To evaluate the effect of aging on adipose tissue development, subcutaneous (SC) and gonadal (GON) white and peri-aortic brown adipose tissues were analyzed of 10 and 30 week old mice deficient in the clock gene Bmal1 (brain and muscle arnt like protein 1) (Bmal1−/−) and wild-type littermates (Bmal1+/+) kept on a standard fat diet. At both ages, daily food intake was significantly decreased for Bmal1−/− mice, associated with reduced hypothalamic expression of PPARα. Between 10 and 30 weeks of age, the total body weight of Bmal1+/+ mice increased significantly, but that of Bmal1−/− mice did not change. Whereas for Bmal1+/+ mice, both SC and GON fat mass increased with age, these decreased for Bmal1−/− mice. This was associated with increased adipocyte size with age for Bmal1+/+ but not for Bmal1−/− mice. Adipose tissue related angiogenesis was not affected by genotype or aging. Peri-aortic brown adipose tissue mass in 30 week old Bmal1−/− mice was significantly reduced as compared to age-matched Bmal1+/+ mice. Comparison of gene expression profiles in SC and GON adipose tissues of both genotypes revealed very marked effects of Bmal1 gene deletion in itself on PAI-1 (4- to 13-fold downregulation), whereas the associated effect of premature aging was striking for leptin (90- to 130-fold downregulation). Thus, premature aging in Bmal1−/− mice kept on normal chow was associated with reduced adiposity.

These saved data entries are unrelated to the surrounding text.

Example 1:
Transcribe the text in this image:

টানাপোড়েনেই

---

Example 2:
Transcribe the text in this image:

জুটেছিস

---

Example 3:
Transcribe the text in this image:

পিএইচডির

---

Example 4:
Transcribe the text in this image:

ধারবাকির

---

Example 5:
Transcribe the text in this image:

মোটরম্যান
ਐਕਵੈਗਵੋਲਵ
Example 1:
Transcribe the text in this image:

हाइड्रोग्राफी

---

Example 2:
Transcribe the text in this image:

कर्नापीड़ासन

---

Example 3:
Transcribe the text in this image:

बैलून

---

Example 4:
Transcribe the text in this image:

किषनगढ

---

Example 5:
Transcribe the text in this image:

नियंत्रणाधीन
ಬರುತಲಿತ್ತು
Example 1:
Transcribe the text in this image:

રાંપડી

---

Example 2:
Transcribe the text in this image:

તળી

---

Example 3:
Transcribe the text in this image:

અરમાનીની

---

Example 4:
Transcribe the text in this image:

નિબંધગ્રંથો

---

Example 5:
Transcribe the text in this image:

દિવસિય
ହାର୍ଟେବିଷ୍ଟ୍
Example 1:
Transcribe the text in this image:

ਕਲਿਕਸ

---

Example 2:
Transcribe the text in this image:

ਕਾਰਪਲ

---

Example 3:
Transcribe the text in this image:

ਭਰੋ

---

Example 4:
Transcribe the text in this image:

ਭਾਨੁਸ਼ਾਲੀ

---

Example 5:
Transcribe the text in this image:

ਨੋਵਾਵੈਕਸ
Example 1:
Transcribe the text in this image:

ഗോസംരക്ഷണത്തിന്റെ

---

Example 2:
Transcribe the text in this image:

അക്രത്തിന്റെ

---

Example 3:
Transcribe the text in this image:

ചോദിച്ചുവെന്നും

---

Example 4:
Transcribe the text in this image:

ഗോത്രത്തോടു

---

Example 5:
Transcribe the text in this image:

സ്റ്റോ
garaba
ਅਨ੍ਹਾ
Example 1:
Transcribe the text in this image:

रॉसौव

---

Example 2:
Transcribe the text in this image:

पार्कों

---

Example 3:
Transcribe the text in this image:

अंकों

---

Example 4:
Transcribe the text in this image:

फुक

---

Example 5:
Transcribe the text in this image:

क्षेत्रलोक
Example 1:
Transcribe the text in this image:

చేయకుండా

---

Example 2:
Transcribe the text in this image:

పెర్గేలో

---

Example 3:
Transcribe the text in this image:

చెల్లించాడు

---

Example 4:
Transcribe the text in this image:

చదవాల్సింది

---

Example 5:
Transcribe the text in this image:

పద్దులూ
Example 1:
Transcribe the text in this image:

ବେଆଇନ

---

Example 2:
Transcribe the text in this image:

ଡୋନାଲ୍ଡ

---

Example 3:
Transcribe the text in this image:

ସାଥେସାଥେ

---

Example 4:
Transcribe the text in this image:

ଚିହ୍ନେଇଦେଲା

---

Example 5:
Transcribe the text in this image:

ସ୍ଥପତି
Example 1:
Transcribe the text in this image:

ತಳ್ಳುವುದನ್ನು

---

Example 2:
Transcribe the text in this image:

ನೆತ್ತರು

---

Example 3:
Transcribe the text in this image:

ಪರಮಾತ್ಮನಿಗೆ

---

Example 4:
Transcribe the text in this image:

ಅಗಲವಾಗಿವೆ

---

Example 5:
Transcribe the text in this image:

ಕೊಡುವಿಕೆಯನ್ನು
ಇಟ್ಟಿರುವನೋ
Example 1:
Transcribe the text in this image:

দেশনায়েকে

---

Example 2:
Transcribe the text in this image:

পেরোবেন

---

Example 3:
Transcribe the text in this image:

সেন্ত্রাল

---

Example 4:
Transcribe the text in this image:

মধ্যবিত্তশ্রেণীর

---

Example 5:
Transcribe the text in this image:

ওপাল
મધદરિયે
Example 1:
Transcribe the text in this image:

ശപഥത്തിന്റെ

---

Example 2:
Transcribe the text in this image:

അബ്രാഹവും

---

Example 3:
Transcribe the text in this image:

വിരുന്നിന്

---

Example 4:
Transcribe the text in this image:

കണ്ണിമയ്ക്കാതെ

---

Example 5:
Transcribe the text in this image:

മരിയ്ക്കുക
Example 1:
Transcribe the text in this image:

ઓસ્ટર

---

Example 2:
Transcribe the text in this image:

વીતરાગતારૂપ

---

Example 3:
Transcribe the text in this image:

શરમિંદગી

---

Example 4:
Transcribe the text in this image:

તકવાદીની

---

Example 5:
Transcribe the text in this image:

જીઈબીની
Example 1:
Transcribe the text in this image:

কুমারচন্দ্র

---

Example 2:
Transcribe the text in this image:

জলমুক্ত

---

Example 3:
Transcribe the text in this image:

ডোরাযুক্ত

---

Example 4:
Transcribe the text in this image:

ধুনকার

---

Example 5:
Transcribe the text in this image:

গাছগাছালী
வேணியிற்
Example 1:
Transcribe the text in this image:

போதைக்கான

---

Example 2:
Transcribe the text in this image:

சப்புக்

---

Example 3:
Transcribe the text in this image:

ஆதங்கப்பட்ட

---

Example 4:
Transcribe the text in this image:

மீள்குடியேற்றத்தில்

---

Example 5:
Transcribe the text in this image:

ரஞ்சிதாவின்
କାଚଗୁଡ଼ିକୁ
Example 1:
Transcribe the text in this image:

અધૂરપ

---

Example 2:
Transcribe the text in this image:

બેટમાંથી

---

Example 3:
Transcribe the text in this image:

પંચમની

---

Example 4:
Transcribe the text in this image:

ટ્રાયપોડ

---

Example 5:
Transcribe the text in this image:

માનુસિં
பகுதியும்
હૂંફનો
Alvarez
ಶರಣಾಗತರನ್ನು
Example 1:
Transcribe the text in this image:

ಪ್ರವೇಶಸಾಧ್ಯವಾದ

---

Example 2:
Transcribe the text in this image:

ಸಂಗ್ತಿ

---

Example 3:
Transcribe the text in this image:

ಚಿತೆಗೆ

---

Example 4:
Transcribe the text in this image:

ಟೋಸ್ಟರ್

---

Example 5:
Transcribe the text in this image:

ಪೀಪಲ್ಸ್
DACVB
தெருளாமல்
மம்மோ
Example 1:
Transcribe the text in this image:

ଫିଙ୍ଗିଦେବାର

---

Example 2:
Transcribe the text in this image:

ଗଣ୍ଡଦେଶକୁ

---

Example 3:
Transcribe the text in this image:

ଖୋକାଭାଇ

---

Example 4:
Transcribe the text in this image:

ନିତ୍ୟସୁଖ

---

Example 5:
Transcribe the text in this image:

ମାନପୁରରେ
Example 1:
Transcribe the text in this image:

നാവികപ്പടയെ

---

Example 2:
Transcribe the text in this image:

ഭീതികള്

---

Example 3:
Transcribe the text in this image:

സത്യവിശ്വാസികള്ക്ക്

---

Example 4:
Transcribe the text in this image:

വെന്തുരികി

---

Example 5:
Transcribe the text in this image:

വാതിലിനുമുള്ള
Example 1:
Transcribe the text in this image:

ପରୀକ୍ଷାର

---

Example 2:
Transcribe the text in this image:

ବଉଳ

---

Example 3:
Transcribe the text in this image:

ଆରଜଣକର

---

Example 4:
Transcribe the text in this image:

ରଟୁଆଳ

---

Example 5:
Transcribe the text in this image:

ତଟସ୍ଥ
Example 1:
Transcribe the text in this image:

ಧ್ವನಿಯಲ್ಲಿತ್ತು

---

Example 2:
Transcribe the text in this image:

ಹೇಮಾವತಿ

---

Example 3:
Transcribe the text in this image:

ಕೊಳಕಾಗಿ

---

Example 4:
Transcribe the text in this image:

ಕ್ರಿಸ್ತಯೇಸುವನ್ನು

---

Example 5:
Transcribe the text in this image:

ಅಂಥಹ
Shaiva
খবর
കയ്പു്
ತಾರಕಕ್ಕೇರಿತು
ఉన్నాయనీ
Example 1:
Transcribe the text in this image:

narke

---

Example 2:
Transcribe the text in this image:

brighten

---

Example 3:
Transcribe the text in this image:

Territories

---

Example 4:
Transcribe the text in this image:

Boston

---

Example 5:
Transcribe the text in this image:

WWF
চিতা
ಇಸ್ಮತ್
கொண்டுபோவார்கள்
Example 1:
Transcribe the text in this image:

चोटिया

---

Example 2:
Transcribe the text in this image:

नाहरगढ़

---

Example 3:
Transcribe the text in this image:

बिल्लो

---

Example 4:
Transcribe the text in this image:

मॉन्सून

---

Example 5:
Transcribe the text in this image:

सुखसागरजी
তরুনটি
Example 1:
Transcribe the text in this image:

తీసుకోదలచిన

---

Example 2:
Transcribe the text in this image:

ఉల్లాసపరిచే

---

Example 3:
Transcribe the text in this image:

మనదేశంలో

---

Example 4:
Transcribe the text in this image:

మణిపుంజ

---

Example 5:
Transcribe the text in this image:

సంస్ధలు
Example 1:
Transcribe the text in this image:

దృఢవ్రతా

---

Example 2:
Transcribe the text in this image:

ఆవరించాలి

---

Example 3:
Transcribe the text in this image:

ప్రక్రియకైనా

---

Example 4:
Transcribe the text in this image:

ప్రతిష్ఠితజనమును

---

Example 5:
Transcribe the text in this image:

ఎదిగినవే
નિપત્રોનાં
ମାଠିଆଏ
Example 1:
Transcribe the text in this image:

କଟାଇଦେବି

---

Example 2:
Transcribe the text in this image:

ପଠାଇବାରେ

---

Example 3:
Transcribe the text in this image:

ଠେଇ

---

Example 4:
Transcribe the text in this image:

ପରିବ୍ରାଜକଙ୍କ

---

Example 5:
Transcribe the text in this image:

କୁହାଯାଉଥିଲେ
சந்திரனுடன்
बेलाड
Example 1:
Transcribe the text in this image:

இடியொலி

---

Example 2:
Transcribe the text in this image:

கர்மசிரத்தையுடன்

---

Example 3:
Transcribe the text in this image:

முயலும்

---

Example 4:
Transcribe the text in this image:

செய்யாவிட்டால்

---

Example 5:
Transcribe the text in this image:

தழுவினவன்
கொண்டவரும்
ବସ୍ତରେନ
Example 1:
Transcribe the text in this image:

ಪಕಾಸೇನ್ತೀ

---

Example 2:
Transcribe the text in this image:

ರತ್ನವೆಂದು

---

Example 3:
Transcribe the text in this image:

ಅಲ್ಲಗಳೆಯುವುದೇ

► Reduced appetite in Bmal1−/− mice is associated with reduced expression of PPARα. ► Bmal1−/− mice do not show increased white and brown fat mass with aging. ► Adipocyte and blood vessel size and density are not affected by Bmal1 deficiency. ► Bmal1 gene deletion is associated with marked downregulation of PAI-1 in white fat. ► Premature aging induces marked downregulation of leptin in adipose tissues.